Chrysler is nearly two weeks into its bankruptcy, and the Auburn Hills, Michigan-based automaker is already getting an idea of just how engaged the Obama administration plans to be in the process. Chrysler planned to spend $134 million dollars on advertising during its supposed nine weeks of bankruptcy, but the Auto Task Force has reportedly cut the figure in half. Judge Arthur Gonzalez wasn't even sure 50% spending was necessary, saying "idle plants, why market?" But the Task Force apparently says it recognizes that marketing is necessary during the bankruptcy to prevent the further erosion of the already battered Chrysler brand image.

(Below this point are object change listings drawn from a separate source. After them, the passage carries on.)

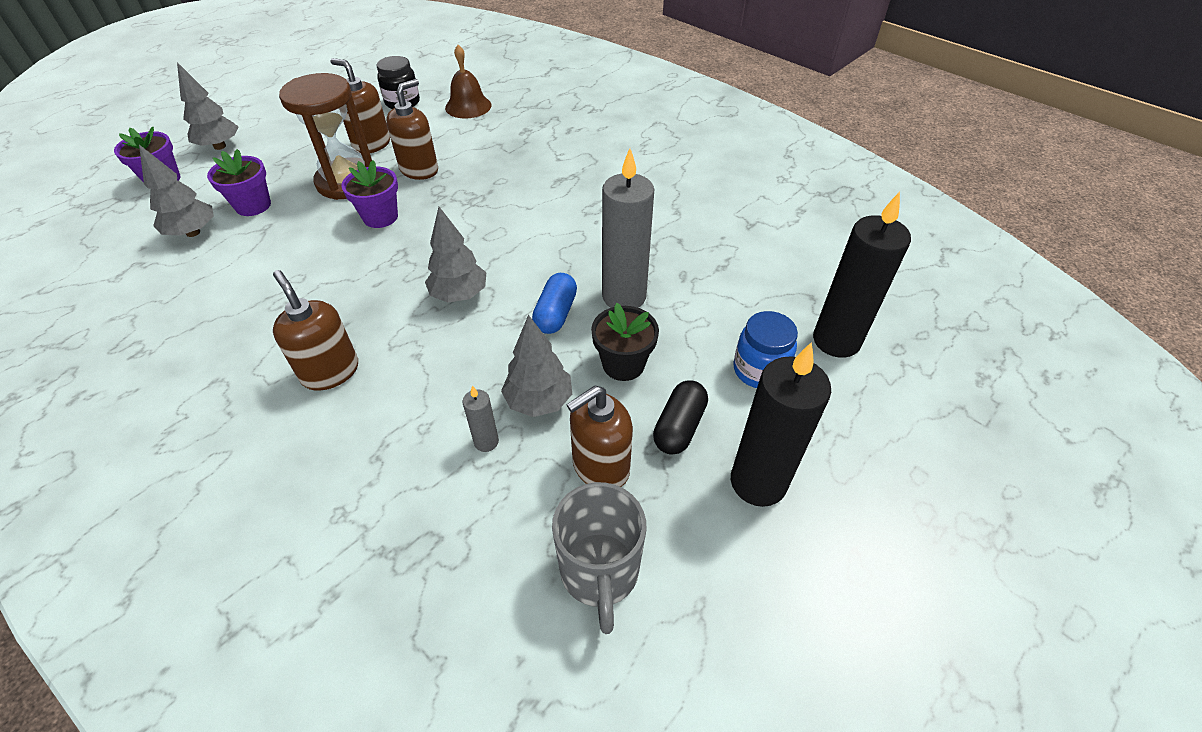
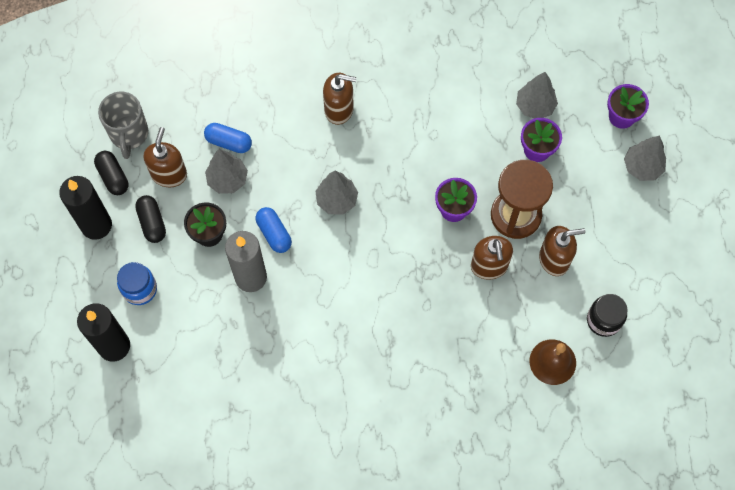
camera: 135 degrees right, 20 degrees up
(486, 442) = (229, 142): grey candle -> blue capsule
(599, 573) = (129, 134): grey mug -> grey mug turned 135 degrees counterclockwise
(679, 528) = (113, 177): none -> black capsule

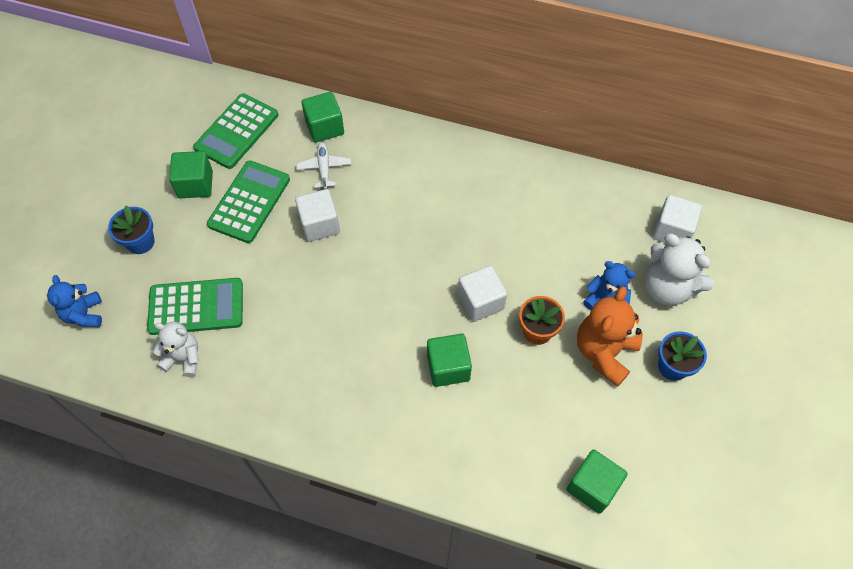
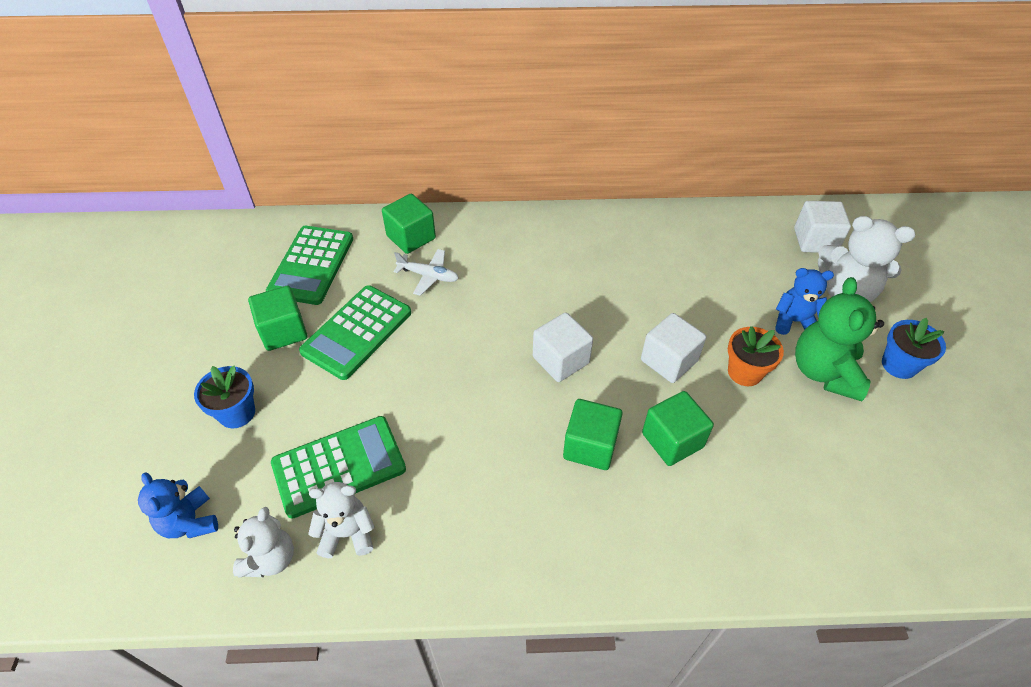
camera: 20 degrees left, 10 degrees down
(127, 358) = (270, 558): none -> white teddy bear
(249, 202) = (357, 332): green calculator -> green calculator turned 150 degrees counterclockwise
(319, 224) = (450, 333): white cube -> white cube (561, 360)
(324, 168) = (429, 276): white plane -> white plane turned 135 degrees clockwise
(592, 486) = (902, 518): green cube -> green cube (590, 446)
(604, 352) = (824, 372): orange teddy bear -> green teddy bear

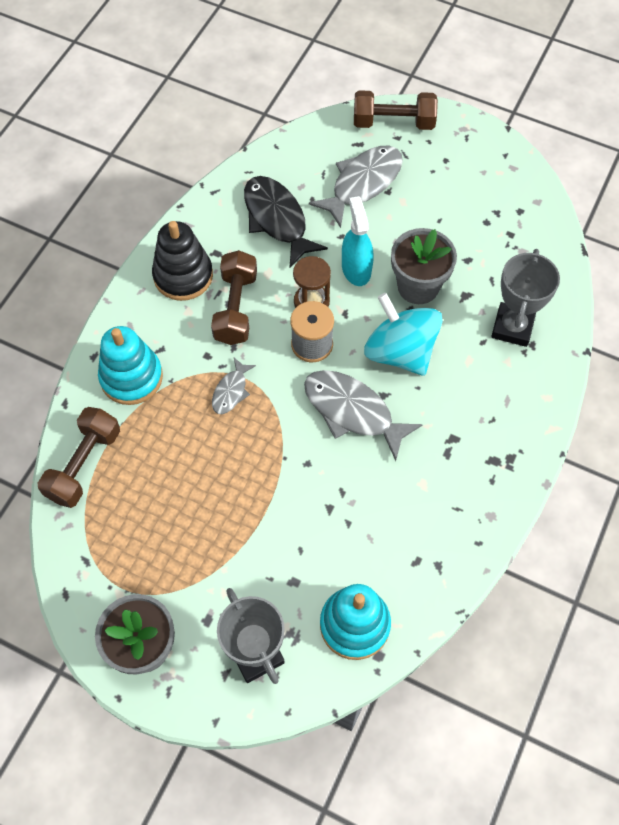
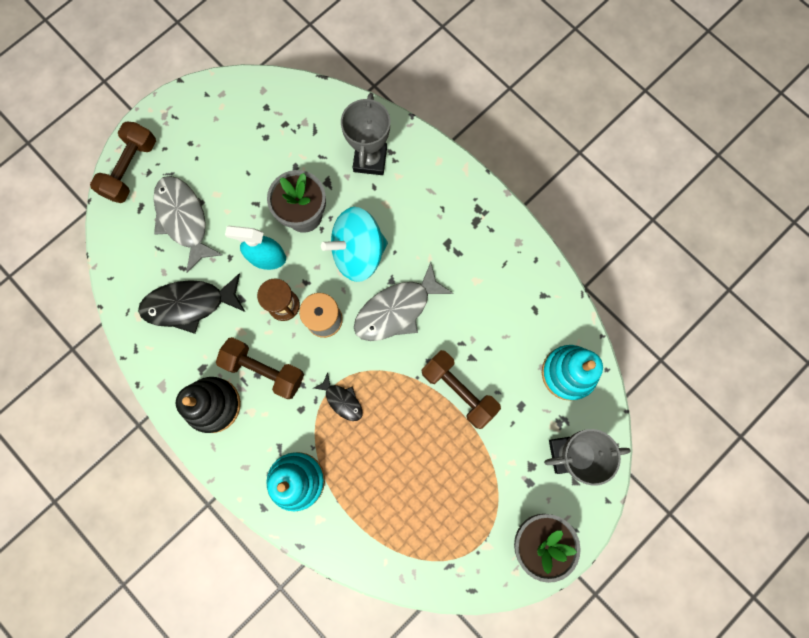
camera: 70 degrees left, 15 degrees up
(84, 465) = (364, 544): brown dumbbell -> brown dumbbell (459, 390)
(231, 391) = (342, 400): grey fish -> black fish
(512, 327) = (370, 159): grey trophy -> grey trophy turned 60 degrees clockwise

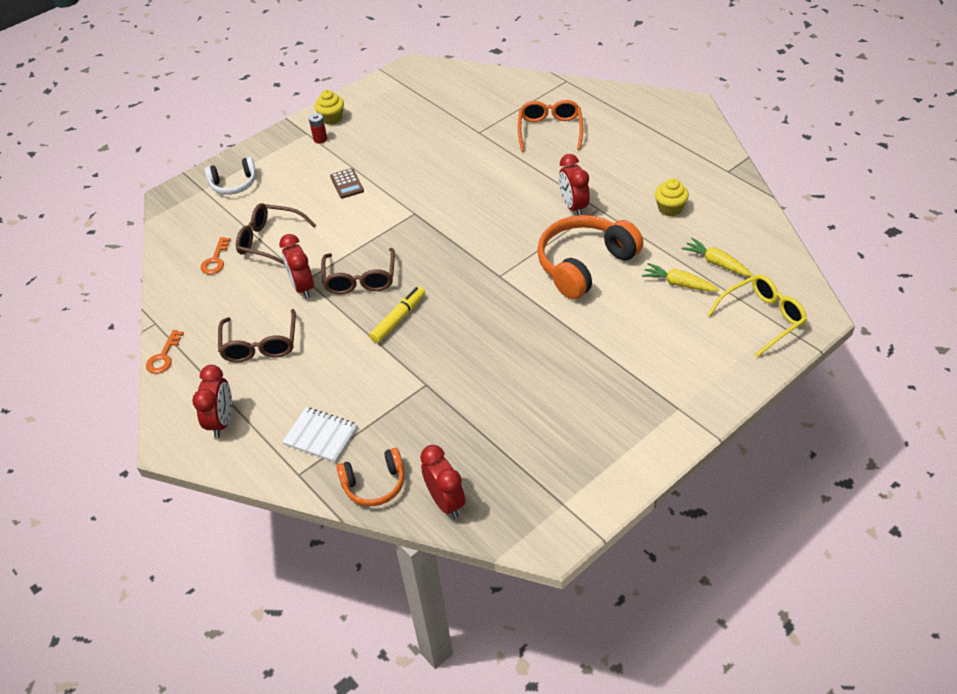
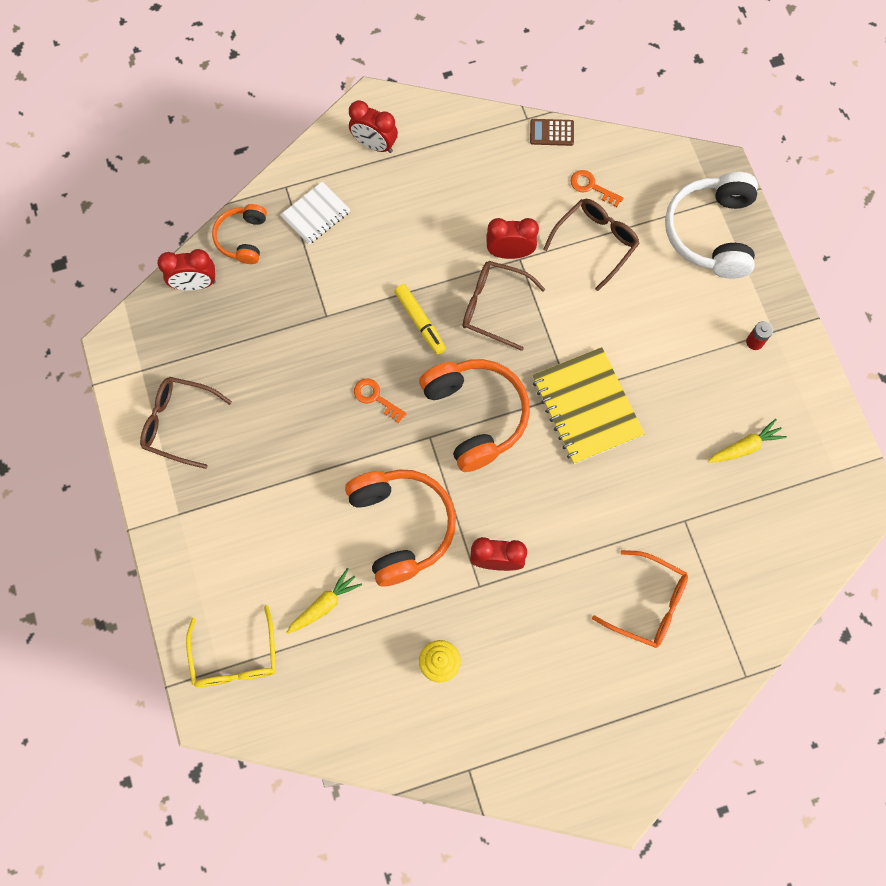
camera: 110 degrees right, 25 degrees up
(164, 356) = (478, 117): orange key -> orange key (375, 398)
(234, 184) = (711, 232): white headphones -> white headphones, size x1.76
(260, 345) = (450, 196): brown glasses -> brown glasses (178, 423)
(332, 118) = (792, 367): yellow cupcake -> none
(347, 184) = (655, 343): brown calculator -> brown calculator (551, 133)
(420, 201) = (586, 407): none -> yellow notebook
(464, 256) = (475, 415): none -> orange headphones
(716, 263) = (332, 661): yellow carrot -> yellow carrot (745, 447)

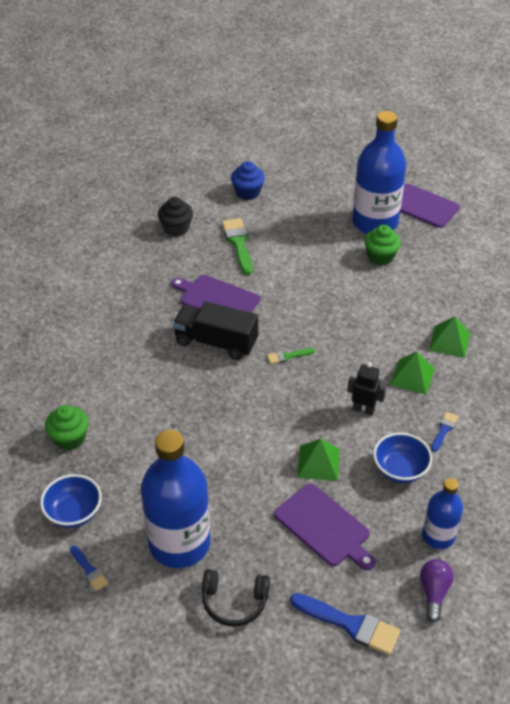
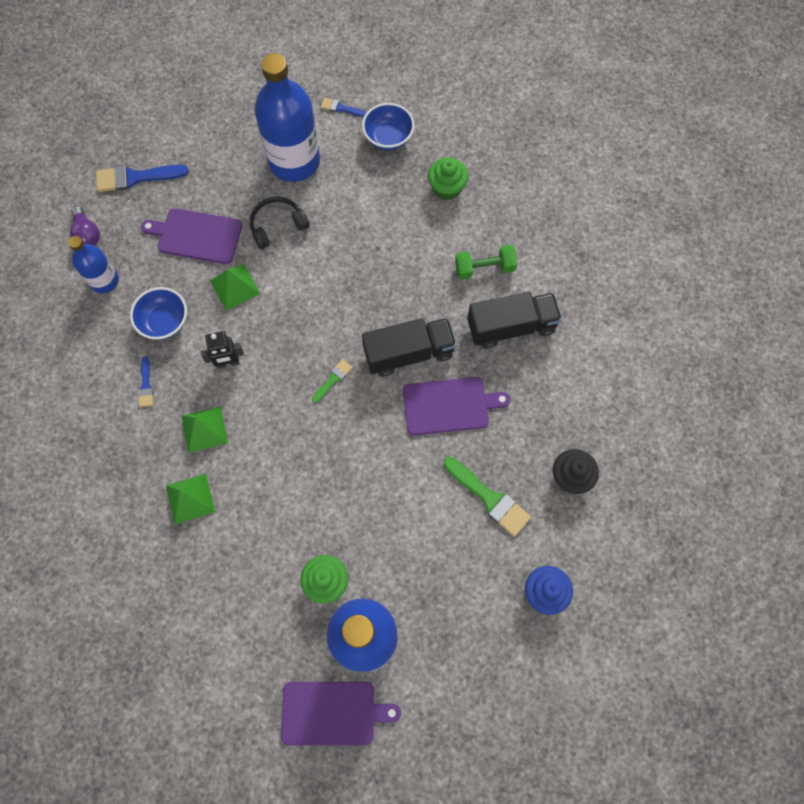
camera: 145 degrees right, 25 degrees up
(104, 364) = (484, 268): none -> green dumbbell
(126, 319) = (511, 327): none -> black truck
(234, 602) = (225, 146): black headphones -> black headphones (277, 226)

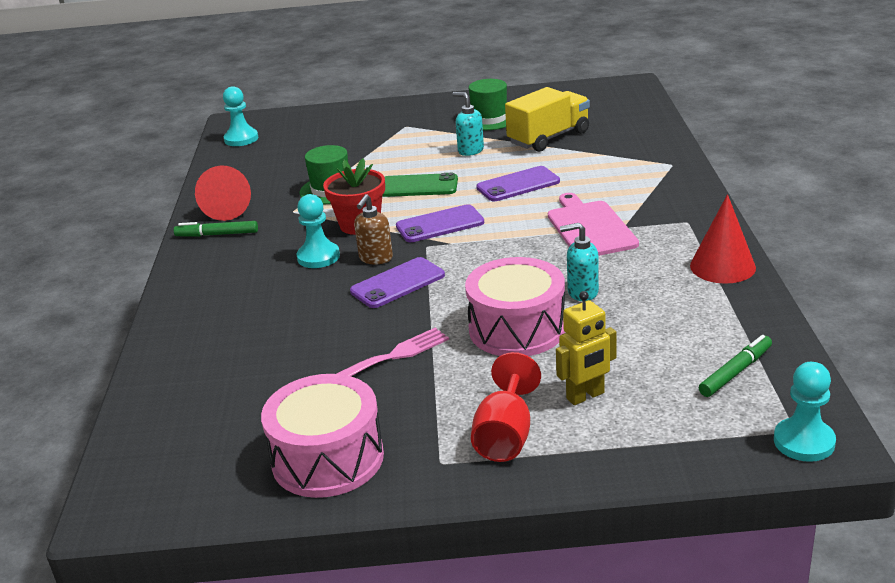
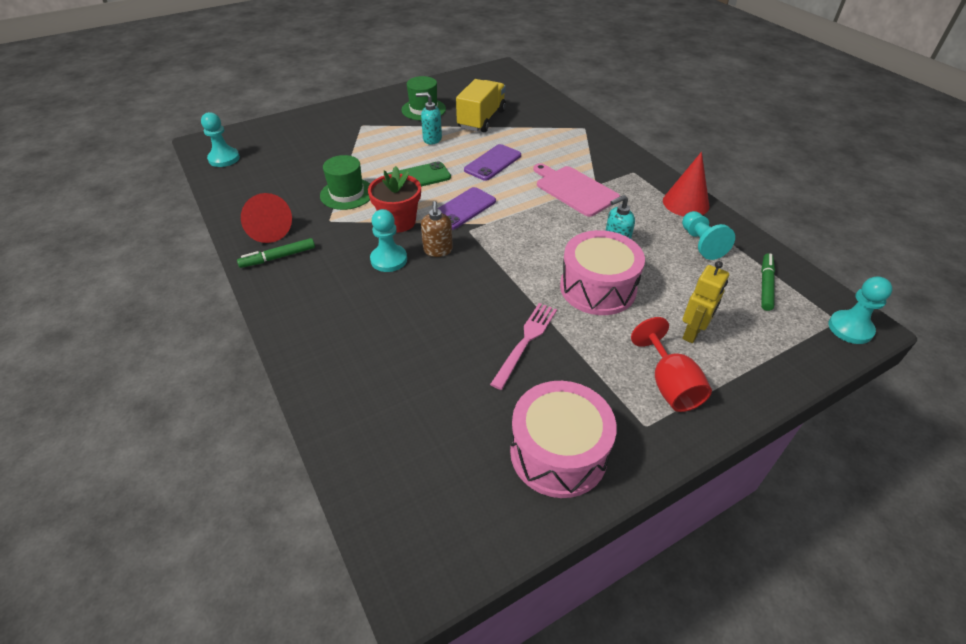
camera: 30 degrees left, 15 degrees up
(397, 283) = (475, 269): purple phone -> none
(696, 312) = (701, 243): none -> turquoise pawn

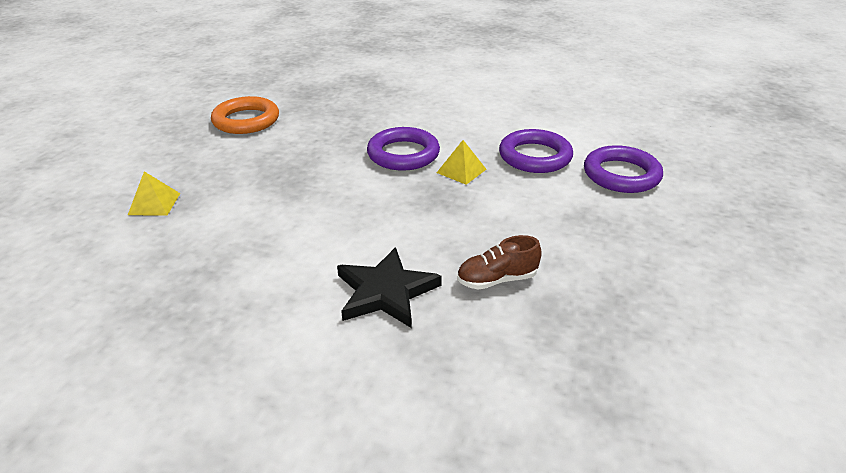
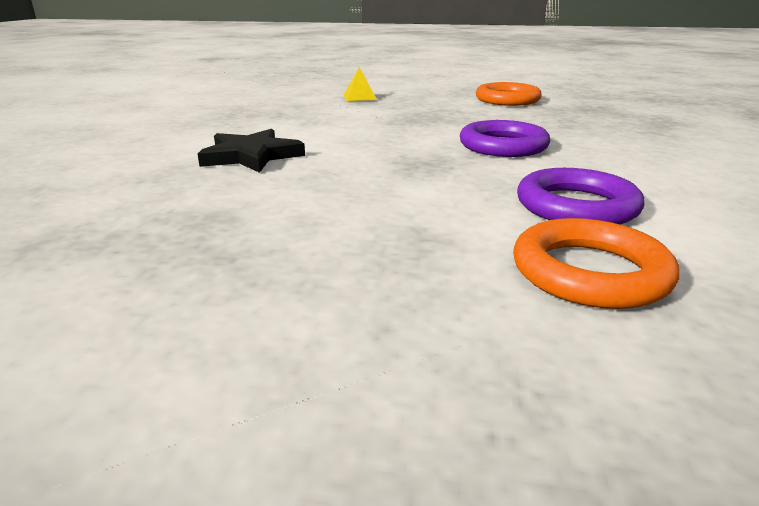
camera: 80 degrees right, 10 degrees down
(461, 171) = (490, 170): yellow pyramid -> none
(497, 279) = (268, 193): brown shoe -> none
(621, 175) = (589, 272): purple ring -> orange ring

Chrysler Marketing and Sales Vice President Steven Landry defended the decision to spend on advertising during the bankruptcy saying that the move "gives us the opportunity to reinforce that it's business as usual and demonstrate a bright future ahead for Chrysler." One commenter on Advertising Age took "business as usual" as a bad thing, as that mentality lead to "cars no one wanted to buy, zero innovation, outdated labor practices and a lot of taxpayer money thrown in to keep a sinking ship from going under."

Auto research site told AdAge that the campaign appeared to be working for the first five days, saying interest on its consumer auto search site jumped by 15%. Interest in Chrysler vehicles dropped back to pre-bankruptcy levels after that, though. One dealer told AdAge that the only added interest appears to be from would-be buyers trying to "low ball" to see if dealers will take next to nothing just to liquify assets.

Chrysler's ad campaign during Chapter 11 consists of two corporate branding spots that touts Chrysler's wares and explains the Fiat situation. The other three spots are product ads for the Jeep Grand Cherokee, Dodge Grand Caravan, and Chrysler Town & Country.